** Data shown follows **

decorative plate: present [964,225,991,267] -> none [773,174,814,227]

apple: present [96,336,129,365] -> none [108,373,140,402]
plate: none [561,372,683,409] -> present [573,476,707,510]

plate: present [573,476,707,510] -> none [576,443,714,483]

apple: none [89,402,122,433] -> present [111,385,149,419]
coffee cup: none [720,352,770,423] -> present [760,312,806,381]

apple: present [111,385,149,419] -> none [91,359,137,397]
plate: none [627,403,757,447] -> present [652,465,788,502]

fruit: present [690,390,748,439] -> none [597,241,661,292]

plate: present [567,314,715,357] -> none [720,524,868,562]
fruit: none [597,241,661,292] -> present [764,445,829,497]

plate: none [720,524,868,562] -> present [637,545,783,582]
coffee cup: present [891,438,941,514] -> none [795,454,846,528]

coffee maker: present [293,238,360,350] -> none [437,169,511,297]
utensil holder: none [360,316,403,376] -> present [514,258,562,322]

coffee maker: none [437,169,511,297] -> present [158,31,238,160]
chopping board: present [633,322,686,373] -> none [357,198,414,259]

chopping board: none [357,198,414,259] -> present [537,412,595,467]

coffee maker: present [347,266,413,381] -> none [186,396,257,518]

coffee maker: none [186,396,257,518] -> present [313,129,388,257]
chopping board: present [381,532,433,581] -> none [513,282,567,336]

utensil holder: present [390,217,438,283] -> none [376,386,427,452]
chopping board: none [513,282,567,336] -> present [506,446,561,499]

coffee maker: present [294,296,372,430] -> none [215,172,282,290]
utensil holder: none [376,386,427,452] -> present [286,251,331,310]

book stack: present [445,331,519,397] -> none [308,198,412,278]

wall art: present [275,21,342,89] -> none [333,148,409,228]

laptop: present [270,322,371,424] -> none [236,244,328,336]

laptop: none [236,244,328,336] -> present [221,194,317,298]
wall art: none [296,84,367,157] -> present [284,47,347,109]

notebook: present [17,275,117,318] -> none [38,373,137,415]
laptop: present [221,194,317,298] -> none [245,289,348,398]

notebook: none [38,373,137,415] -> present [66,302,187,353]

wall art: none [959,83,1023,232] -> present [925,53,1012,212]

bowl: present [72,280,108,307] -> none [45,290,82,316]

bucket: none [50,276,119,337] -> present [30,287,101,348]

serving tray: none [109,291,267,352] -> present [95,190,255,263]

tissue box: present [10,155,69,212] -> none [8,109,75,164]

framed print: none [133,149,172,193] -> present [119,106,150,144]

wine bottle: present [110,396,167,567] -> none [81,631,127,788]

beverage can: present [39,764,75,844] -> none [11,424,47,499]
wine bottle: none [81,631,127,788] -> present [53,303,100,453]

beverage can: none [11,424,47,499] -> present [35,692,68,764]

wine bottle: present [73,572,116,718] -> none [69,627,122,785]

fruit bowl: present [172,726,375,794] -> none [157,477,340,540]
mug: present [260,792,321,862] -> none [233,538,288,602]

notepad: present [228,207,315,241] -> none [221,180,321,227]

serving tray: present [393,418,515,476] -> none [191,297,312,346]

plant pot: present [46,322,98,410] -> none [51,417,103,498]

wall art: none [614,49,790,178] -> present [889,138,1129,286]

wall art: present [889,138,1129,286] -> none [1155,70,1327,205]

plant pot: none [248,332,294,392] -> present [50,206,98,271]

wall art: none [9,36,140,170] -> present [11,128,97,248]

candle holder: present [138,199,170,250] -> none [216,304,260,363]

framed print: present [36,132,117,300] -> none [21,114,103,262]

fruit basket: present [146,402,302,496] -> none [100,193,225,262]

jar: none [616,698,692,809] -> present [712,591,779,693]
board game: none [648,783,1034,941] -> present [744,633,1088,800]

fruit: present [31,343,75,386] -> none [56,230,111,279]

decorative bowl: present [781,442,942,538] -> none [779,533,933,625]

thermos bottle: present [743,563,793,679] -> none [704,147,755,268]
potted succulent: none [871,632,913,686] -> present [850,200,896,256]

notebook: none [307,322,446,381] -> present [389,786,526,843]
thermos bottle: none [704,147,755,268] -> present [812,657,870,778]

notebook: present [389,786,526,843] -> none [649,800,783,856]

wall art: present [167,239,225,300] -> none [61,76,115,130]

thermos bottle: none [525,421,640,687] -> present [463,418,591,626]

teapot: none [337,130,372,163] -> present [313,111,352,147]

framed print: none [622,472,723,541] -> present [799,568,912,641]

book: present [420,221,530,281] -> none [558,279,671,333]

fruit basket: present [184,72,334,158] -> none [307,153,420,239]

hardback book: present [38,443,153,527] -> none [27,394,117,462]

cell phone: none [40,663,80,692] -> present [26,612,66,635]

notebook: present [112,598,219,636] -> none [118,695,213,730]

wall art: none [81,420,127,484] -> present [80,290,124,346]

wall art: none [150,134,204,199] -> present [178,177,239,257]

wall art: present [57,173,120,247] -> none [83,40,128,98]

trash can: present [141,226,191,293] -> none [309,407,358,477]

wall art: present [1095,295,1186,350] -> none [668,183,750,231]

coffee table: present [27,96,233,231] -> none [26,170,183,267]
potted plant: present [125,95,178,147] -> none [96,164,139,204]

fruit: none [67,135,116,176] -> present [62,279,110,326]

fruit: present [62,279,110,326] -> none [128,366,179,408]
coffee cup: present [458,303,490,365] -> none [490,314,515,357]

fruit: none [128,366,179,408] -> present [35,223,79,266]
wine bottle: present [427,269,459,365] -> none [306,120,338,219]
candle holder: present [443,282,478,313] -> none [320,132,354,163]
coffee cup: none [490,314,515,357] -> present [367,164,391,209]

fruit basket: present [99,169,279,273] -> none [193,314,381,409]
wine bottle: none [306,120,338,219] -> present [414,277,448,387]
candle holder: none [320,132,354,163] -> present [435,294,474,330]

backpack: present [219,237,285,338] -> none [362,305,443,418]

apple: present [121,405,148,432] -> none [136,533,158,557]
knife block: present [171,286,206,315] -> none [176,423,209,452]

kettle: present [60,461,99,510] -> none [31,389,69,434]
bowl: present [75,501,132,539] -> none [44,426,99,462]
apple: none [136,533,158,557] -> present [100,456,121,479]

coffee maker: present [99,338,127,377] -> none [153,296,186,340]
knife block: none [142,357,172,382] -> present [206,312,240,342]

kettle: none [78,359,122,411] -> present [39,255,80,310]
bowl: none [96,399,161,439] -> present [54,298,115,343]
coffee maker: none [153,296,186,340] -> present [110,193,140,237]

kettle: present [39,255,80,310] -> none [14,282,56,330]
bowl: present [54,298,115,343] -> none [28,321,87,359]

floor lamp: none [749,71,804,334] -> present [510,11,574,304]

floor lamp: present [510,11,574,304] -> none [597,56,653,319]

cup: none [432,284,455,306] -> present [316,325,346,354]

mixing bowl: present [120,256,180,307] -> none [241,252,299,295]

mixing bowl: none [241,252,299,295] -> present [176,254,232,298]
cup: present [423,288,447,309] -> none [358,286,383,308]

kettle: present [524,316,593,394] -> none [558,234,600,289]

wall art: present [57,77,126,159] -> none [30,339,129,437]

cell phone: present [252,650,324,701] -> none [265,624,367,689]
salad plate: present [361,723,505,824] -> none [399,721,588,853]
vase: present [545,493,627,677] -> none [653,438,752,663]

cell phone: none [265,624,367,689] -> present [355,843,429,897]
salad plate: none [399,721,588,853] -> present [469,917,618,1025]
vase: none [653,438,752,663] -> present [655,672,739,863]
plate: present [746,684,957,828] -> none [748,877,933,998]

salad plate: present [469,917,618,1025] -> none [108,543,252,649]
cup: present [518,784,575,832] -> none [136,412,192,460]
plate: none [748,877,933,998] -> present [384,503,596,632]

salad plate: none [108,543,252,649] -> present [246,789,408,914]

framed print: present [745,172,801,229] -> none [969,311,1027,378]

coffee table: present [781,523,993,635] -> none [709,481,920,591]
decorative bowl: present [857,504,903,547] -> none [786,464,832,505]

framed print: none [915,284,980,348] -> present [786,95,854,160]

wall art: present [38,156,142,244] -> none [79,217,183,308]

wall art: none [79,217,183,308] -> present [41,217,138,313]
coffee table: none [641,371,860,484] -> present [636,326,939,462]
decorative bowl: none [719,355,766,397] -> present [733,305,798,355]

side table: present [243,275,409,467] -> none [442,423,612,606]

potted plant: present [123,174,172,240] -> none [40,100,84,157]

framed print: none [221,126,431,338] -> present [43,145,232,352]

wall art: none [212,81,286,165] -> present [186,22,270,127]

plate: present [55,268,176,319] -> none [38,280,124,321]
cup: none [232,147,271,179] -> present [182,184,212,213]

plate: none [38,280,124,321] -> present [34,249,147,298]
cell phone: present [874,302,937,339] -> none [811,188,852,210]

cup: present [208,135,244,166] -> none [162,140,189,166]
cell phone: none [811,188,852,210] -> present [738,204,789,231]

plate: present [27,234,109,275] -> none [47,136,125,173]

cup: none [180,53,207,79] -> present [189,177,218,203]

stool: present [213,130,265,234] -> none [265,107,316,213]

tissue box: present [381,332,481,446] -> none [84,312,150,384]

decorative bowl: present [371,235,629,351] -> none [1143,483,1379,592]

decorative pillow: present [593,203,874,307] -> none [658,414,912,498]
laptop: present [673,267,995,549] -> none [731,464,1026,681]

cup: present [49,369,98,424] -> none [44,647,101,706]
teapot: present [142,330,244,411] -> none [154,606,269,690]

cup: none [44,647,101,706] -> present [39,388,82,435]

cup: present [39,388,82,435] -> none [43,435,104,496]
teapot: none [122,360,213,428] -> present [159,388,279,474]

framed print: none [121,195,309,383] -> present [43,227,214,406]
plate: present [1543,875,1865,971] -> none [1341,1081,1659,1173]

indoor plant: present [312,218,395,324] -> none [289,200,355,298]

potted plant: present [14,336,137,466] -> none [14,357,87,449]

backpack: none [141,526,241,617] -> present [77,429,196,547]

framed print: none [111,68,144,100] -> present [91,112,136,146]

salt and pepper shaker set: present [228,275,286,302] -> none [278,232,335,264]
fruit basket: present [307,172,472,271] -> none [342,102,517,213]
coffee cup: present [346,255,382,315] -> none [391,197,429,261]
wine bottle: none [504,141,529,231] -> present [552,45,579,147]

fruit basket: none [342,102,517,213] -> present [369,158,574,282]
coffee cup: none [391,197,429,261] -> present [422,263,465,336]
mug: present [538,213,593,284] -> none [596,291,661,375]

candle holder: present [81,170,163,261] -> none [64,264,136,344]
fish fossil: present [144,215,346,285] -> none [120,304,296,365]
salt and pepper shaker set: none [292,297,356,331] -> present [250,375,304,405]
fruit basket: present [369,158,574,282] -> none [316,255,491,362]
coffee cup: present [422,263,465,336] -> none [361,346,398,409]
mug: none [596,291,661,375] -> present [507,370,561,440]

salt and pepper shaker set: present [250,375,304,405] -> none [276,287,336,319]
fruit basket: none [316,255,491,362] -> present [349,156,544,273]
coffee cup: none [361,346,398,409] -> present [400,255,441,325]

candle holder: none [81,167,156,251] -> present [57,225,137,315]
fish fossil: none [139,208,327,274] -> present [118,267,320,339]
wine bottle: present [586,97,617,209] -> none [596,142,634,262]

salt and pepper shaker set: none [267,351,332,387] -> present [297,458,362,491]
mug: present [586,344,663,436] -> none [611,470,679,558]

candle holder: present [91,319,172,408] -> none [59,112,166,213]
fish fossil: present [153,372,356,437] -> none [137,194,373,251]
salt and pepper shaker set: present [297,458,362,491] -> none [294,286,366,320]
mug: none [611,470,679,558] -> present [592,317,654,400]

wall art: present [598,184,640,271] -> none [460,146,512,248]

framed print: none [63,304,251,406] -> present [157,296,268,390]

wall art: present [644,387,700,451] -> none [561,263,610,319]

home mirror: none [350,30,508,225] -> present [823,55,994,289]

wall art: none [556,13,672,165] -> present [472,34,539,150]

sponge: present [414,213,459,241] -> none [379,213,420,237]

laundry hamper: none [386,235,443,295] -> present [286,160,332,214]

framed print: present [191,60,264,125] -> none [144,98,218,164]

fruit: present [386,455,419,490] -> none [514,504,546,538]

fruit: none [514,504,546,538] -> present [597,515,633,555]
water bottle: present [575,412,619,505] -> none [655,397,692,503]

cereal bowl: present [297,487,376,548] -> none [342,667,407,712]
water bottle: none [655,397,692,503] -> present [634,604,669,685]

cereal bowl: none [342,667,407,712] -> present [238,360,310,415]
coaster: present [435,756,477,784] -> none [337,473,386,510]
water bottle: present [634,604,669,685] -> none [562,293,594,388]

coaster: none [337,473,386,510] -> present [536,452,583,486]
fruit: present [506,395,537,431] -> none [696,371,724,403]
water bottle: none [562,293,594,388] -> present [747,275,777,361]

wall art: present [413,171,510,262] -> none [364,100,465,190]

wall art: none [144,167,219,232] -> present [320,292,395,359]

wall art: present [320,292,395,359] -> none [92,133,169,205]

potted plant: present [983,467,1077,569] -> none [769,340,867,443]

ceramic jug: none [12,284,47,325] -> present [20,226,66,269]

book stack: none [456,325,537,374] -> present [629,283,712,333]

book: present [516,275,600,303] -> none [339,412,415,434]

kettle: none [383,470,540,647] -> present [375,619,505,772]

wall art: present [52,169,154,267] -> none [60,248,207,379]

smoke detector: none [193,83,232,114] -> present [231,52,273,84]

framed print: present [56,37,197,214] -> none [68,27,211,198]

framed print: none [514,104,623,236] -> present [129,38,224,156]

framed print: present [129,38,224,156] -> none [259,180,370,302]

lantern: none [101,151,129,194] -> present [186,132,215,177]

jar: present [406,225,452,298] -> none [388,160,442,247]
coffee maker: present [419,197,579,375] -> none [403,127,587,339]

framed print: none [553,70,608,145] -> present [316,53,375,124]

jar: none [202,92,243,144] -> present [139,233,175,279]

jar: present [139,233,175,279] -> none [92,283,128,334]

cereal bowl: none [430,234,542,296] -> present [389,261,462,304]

** End of Data shown **

Task to carry out
Print, from the entries above, the line with "teapot: none [337,130,372,163]", the line with "coffee cup: present [458,303,490,365]" and all lines between them, exactly and with nothing else.

Answer
teapot: none [337,130,372,163] -> present [313,111,352,147]

framed print: none [622,472,723,541] -> present [799,568,912,641]

book: present [420,221,530,281] -> none [558,279,671,333]

fruit basket: present [184,72,334,158] -> none [307,153,420,239]

hardback book: present [38,443,153,527] -> none [27,394,117,462]

cell phone: none [40,663,80,692] -> present [26,612,66,635]

notebook: present [112,598,219,636] -> none [118,695,213,730]

wall art: none [81,420,127,484] -> present [80,290,124,346]

wall art: none [150,134,204,199] -> present [178,177,239,257]

wall art: present [57,173,120,247] -> none [83,40,128,98]

trash can: present [141,226,191,293] -> none [309,407,358,477]

wall art: present [1095,295,1186,350] -> none [668,183,750,231]

coffee table: present [27,96,233,231] -> none [26,170,183,267]
potted plant: present [125,95,178,147] -> none [96,164,139,204]

fruit: none [67,135,116,176] -> present [62,279,110,326]

fruit: present [62,279,110,326] -> none [128,366,179,408]
coffee cup: present [458,303,490,365] -> none [490,314,515,357]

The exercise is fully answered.